Politicizing on the Internet
A couple of days ago, I wrote a Facebook post, then a blog post on the French ecologist primary — or, rather, inspired by it. That text was both less fun and longer than my usual material because a) I’m trying to get a point across (I usually don’t) b) I’m trying to get it right. Meaning, believe it or not, I’m not looking for a debate over social media. In my mind, everybody agrees with me.
Then, there’s Facebook.
In fairness, I only received 3 feedbacks that were argumentative, none of which were even angry: after all, Facebook is for friends. Had I enough pull on Twitter, that might be an entirely different ball game. But here we are: I write for my friends. Well, 3, as it turns out. That’s not even true, by the way: I also received a couple of likes. Let’s say 10 for argument’s sake. Seems only fitting.

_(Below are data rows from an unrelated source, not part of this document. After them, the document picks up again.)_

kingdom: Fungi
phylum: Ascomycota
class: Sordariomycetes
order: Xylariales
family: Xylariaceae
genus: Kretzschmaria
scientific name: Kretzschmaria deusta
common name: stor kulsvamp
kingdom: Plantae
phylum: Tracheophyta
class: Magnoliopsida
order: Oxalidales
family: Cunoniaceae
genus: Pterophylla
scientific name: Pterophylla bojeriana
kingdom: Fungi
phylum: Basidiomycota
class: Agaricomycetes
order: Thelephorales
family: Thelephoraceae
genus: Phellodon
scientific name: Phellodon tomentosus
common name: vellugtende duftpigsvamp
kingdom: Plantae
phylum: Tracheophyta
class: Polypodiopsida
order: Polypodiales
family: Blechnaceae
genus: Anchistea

The point is, I assumed not everybody would agree with what I had to say — I’m one of those dreadful people who do not equate global warming with the end of the world (yet) — but I didn’t quite know what opposite arguments would look like. And, honestly, the few reactions I got did surprise me. Granted, not everyone studied macroeconomics (or has a father who’s an economics university professor), history or public law. Still, I genuinely am surprised with the fact that people, time and again, seem to go for the end-of-the-world paradigm.
What’s that, I hear you say? That’s what people in the early 20th century assumed World Wars would do to humanity: annihilate it. We survived, although at a terrible cost, because war is about the worst possible outcome when it comes to global affairs, no matter how you try to present it to your fellow countrymen (see: Afghanistan in the 21st century). That’s also what people in the second half of the 20th century assumed the cold war would bring: a nuclear winter that would, you guessed it, amount to humanity’s annihilation. And that’s what many people today assume global warming will bring, before fantasizing about opening a self-sufficient farm in the countryside — but not actually doing it — thinking that it will somehow solve the issue. If you detect sarcasm in that last sentence, that’s because there is: I have heard the idea too many times to stand idle at this point…
Let me be clear: of course, I believe that global warming is real. And, of course, I believe it is a huge problem, probably the worst we have to tackle today, possibly the worst we ever had to tackle (although surviving a mammoth attack 50 000 years ago seemed pretty damn’ serious then). But I also believe that peeing our pants and/or essentially trying to go back in time is not the answer, nor has it ever been. French philosopher Jean-Jacques Rousseau tried that with his mythified “state of nature” (for effect, to some degree), British economist Thomas Malthus tried that with his “malthusian trap” theory (with more scientific reasoning, but about as many flaws)… One might argue that the following position is in itself eminently biased, but I am convinced that actual science and innovation are the only way out of this. As they have always been.
Meaning that we have to go forward. With science and life, not thinking that going back in time or curtailing the world’s demography and/or growth is either feasible — or indeed desirable. The biggest problem with reactionary ideas of the going-back-in-time variety is this: although largely based on good intentions, they end up being more wasteful than the rest. Ironically.